About a dozen home insurance companies have increased average rates between 4% and 10% in recent weeks, or will do so soon, according to filings with the Massachusetts Division of Insurance. This follows increases by two of the state's largest insurers, Webster, Mass.-based Mapfre USA Corp. and Boston-based Safety Insurance Co., which each boosted homeowner premiums by an average of about 9% last year, the newspaper reported.
Average rates for the 154,000 customers of Quincy, Mass.-based Arbella Insurance Group, the state's third-largest home insurer, climbed 8.7% Jan. 1. By mid-January, customers renewing their policies with Andover, Mass.-based Andover Cos., which owns Merrimack Mutual Fire Insurance Co. and Cambridge Mutual Fire Insurance Co., will see premiums rise by an average of almost 10%, the Globe said.
Merrimack and Cambridge, which together insure nearly 70,000 homeowners, also are boosting their minimum deductible to $500 from $250.
On March 1, the Rhode Island insurer Amica Mutual Insurance Co. will raise rates on its 65,500 Massachusetts customers by an average of 5%.
Amica, Andover, and Arbella declined to comment for the Globe story.

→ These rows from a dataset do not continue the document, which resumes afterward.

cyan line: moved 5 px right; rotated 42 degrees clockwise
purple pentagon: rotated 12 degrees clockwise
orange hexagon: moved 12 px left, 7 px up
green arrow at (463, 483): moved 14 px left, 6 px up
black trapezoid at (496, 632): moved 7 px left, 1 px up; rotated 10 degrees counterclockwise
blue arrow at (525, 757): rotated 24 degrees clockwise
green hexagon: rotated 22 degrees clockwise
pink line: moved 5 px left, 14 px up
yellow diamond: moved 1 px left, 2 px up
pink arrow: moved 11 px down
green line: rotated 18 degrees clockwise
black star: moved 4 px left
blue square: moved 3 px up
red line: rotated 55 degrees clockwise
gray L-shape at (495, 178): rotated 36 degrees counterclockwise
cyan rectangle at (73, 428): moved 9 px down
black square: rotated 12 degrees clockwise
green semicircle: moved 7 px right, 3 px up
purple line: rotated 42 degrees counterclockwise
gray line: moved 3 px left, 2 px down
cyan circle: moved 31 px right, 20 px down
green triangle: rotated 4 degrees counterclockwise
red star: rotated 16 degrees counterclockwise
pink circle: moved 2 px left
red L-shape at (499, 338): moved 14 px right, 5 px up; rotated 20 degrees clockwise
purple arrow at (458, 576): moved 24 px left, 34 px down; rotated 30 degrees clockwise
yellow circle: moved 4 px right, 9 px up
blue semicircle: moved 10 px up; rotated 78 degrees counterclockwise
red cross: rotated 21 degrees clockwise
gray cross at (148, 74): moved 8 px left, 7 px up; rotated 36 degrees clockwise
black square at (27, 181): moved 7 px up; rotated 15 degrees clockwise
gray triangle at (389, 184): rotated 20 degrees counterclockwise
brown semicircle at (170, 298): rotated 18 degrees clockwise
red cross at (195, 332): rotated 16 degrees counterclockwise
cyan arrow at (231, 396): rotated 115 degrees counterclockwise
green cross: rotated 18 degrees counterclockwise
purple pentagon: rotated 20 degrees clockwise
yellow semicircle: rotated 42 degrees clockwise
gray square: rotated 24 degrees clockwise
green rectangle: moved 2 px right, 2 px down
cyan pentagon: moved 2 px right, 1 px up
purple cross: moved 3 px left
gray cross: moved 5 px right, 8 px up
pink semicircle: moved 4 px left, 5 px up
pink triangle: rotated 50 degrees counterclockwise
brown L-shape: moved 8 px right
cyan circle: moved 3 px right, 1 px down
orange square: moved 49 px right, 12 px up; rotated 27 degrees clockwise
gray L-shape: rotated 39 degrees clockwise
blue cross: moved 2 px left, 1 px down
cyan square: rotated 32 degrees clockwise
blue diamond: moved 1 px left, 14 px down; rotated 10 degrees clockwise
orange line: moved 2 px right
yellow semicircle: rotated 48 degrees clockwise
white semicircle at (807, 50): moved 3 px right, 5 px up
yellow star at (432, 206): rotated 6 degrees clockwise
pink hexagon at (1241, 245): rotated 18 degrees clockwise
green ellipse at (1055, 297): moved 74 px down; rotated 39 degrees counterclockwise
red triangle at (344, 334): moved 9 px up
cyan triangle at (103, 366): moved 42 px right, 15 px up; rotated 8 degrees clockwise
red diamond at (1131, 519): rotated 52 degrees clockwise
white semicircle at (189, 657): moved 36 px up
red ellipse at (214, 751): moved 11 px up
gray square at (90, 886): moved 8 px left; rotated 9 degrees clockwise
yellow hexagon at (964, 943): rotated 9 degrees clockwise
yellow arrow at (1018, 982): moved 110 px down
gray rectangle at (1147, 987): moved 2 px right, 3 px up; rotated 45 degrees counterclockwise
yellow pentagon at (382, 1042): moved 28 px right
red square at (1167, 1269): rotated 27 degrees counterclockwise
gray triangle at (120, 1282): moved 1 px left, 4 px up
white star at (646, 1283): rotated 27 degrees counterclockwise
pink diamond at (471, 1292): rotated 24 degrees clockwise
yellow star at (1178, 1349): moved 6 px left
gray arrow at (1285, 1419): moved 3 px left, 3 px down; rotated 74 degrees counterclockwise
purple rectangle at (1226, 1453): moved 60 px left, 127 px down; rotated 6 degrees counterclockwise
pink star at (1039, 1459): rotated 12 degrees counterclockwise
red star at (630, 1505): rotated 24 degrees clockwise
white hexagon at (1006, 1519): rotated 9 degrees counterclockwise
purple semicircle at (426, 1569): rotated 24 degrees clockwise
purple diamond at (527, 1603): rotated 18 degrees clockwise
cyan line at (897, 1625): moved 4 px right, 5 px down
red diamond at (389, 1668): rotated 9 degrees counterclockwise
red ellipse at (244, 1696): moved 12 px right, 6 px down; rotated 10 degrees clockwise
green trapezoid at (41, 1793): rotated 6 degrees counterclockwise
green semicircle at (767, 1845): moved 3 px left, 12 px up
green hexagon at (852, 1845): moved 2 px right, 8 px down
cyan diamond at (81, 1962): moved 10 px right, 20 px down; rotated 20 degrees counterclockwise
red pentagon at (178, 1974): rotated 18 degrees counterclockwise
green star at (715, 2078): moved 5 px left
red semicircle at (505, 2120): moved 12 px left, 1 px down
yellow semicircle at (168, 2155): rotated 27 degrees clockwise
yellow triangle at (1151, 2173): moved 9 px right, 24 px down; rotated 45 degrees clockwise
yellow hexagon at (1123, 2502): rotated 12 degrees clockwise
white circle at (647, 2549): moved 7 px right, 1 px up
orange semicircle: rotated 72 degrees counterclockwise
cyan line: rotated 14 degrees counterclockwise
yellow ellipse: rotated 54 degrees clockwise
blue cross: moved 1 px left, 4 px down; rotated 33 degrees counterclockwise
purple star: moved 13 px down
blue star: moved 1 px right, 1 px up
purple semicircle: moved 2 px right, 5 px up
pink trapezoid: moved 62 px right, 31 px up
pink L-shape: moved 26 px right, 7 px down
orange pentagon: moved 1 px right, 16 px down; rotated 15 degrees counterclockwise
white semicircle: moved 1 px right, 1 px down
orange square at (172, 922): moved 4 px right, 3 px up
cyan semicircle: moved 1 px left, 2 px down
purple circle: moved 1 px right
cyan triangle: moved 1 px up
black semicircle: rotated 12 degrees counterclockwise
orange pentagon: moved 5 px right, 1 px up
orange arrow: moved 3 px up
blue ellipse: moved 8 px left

Insurance industry officials and analysts say severe winter in 2015 and other catastrophic weather events of recent years, triggered the need for higher rates, the newspaper said. Last winter's snowfall broke records and caused expensive damage to roofs and walls, requiring insurers to pay more than $1 billion in claims in Massachusetts alone.
Related: Boston's snow job
But the rate increases have become controversial, sparking calls from lawmakers and other state officials for greater scrutiny of the Massachusetts Division of Insurance, which regulates the industry and reviews rate requests. Consumer groups want regulators to hold formal hearings on the rate increases. The Massachusetts Legislature is considering proposals that would require the Division of Insurance to make rate requests public — before they are approved, the Globe reported.